Joe Levasseur has collaborated with many dance artists including John Jasperse, RoseAnne Spradlin, Sarah Michelson, David Dorfman, Jodi Melnick, Beth Gill, Maria Hassabi, Ishmael Houston-Jones, LeeSaar the Company, Anna Sperber, Megan Sprenger, and Christopher Williams. He has received two Bessie awards for his design work, and in 2009 his Drop Clock Installation was featured in the lobby of Dance Theater Workshop (now New York Live Arts). In 2010 he showed a collection of original paintings at Performance Space 122.
Karen Young has designed costumes for numerous dance and video art projects and has recently been teaching at Rhode Island School of Design. Costume design for video art include Eve Sussman’s 89 Seconds at Alcazar and The Rape of the Sabine Women, Matthew Barney’s Cremaster 5, Toni Dove’s Lucid Possession, and David Michalek’s Slow Dancing and Portraits in Dramatic Time.

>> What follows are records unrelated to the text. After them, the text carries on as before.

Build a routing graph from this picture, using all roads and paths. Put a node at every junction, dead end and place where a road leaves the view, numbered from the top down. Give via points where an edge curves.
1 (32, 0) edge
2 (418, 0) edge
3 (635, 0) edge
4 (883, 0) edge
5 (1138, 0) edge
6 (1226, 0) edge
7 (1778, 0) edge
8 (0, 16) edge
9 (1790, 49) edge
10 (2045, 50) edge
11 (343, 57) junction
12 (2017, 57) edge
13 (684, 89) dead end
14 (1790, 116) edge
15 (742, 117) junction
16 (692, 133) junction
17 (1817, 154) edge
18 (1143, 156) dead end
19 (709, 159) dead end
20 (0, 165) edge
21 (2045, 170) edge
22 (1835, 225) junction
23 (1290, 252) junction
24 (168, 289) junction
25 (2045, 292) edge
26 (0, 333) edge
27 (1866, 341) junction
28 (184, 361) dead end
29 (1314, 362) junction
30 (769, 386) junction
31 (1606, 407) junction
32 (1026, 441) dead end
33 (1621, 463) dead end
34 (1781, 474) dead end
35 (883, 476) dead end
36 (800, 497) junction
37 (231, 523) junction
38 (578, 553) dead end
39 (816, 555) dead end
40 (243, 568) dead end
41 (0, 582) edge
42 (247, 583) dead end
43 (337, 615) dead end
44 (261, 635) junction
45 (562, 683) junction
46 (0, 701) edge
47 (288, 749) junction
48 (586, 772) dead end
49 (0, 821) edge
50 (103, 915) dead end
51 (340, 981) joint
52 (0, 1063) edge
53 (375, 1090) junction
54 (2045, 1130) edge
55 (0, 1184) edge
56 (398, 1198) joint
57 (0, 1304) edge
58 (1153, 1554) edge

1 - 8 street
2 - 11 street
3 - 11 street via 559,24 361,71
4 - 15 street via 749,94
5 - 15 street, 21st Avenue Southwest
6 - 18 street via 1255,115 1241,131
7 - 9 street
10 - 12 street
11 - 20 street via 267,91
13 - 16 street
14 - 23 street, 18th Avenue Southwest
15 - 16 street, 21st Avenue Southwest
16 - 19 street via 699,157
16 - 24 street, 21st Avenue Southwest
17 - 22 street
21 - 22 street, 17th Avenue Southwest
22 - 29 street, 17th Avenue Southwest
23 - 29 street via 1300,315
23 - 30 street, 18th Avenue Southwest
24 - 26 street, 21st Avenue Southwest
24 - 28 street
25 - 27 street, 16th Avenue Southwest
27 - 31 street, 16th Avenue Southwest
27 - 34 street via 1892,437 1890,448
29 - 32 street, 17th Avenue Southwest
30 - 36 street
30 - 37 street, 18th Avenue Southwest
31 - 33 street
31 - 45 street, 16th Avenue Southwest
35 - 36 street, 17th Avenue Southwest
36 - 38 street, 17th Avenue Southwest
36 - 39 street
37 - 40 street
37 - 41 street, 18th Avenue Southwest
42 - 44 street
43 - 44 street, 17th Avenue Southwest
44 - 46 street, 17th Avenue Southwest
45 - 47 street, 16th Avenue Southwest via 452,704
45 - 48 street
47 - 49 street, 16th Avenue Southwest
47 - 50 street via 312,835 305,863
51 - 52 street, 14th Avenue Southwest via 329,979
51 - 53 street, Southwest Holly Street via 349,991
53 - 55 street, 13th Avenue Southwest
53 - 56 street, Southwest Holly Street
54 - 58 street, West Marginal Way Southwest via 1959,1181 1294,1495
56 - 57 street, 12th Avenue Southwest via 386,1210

Recent design for performance includes projects with the Martha Graham Dance Company, American Ballet Theater, Keigwin + Co., Armitage Gone Dance, and Morphoses.
Davison Scandrett served as Director of Production for the Merce Cunningham Dance Company from 2008 until the Company’s closure in 2012. Other production management credits include dances by Sarah Michelson, Miguel Gutierrez, Rashaun Mitchell, Joanna Haigood, Silas Riener, Jennifer Monson, and Pam Tanowitz, as well as extensive experience in commercial touring and event production. Davison is a Bessie Award–winning lighting designer who recently designed Veal for Harrison Atelier and Un Jour ou Deux for Paris Opera Ballet.